Hadis ini bukan hanya nasihat keagamaan, tapi juga merupakan panggilan etis dan politis agar umat Islam menjadi penjaga nurani sosial. Ibadah ritual memang penting, tetapi tanpa keberanian moral, keberislaman kita bisa menjadi formalis dan tidak berdampak terhadap masyarakat.

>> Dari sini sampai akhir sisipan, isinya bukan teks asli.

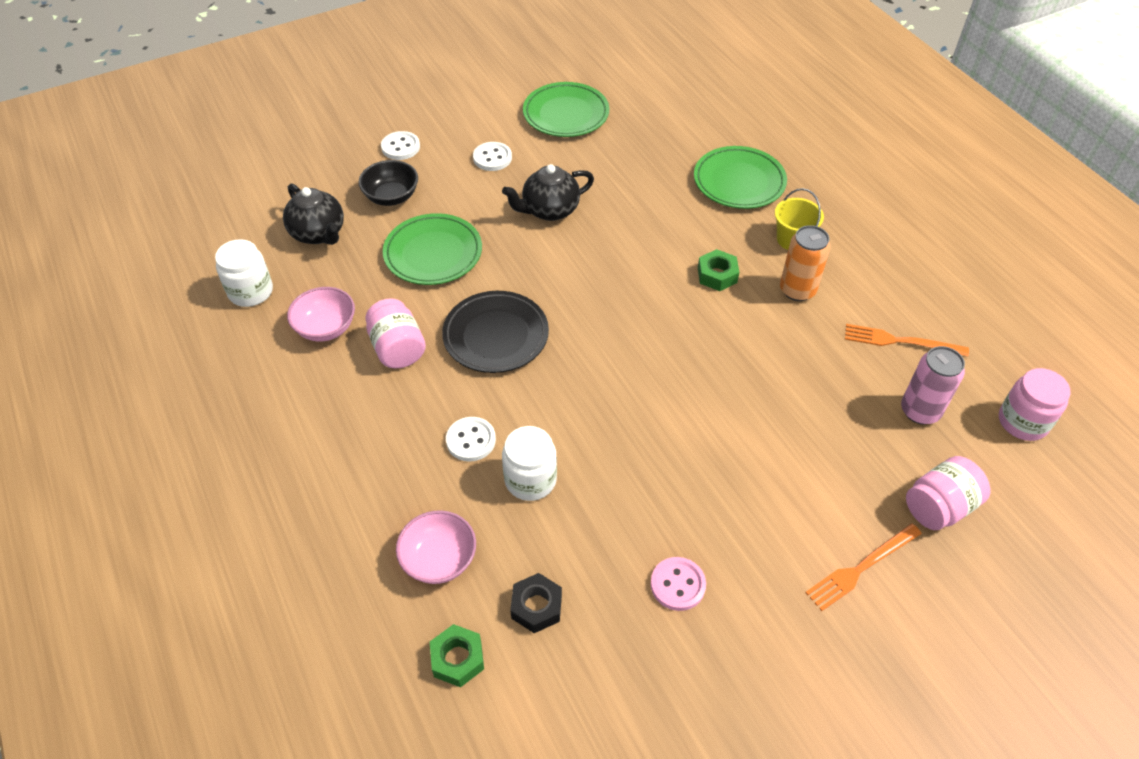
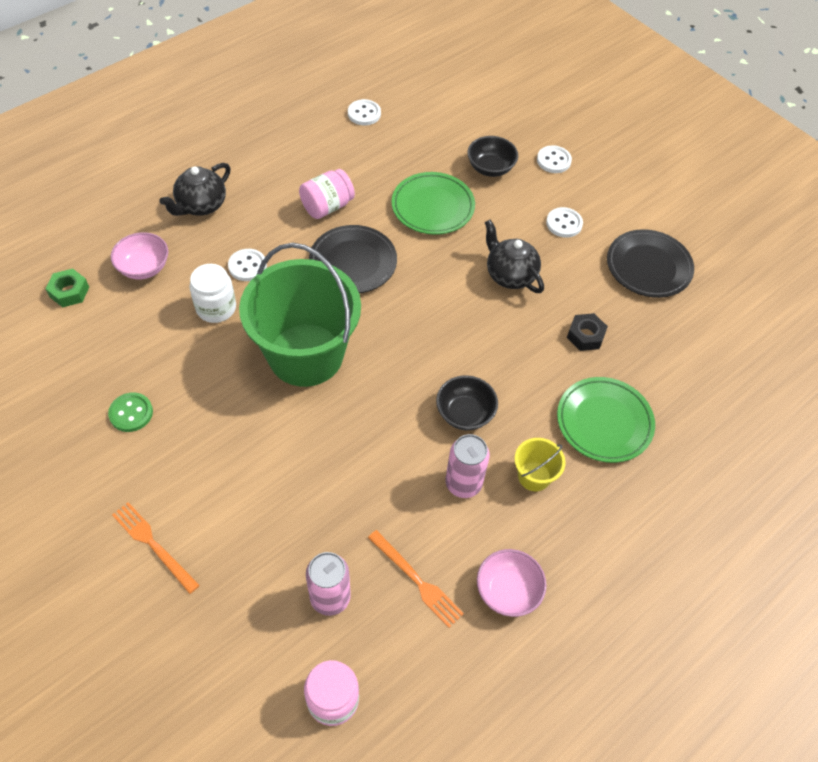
camera: 75 degrees right, 5 degrees up
(251, 292) = (364, 114): white jar -> white button
(318, 233) = (434, 135): black teapot -> black teapot (201, 205)
(326, 328) = (338, 162): pink bowl -> pink bowl (508, 591)
(536, 606) = (109, 328): black nut -> black nut (585, 336)
(566, 114) = (648, 267): green plate -> black plate
(620, 396) = (305, 355): none -> green bucket
(677, 585) = (131, 413): pink button -> green button
(717, 275) = (465, 413): green nut -> black bowl
(797, 290) = (463, 483): orange can -> pink can
(900, 341) = (417, 580): orange fork -> orange fork turned 135 degrees clockwise
(939, 507) = (221, 611): pink jar -> none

“Siapa yang diam terhadap kebatilan, maka dia bagian darinya.” – prinsip ini sejalan dengan sabda Rasulullah SAW dalam hadis tersebut.
Dengan demikian, fenomena akhir zaman sebagaimana yang digambarkan Rasulullah SAW menuntut kita untuk tidak hanya menjadi pengamat pasif. Kita harus menjadi agen perubahan—menolak kebohongan, melawan kezaliman, dan memperjuangkan nilai-nilai Islam dalam segala aspek kehidupan. Hanya dengan itulah, kita layak berharap untuk dapat bertemu Rasulullah SAW di telaga dan mendapatkan syafaatnya.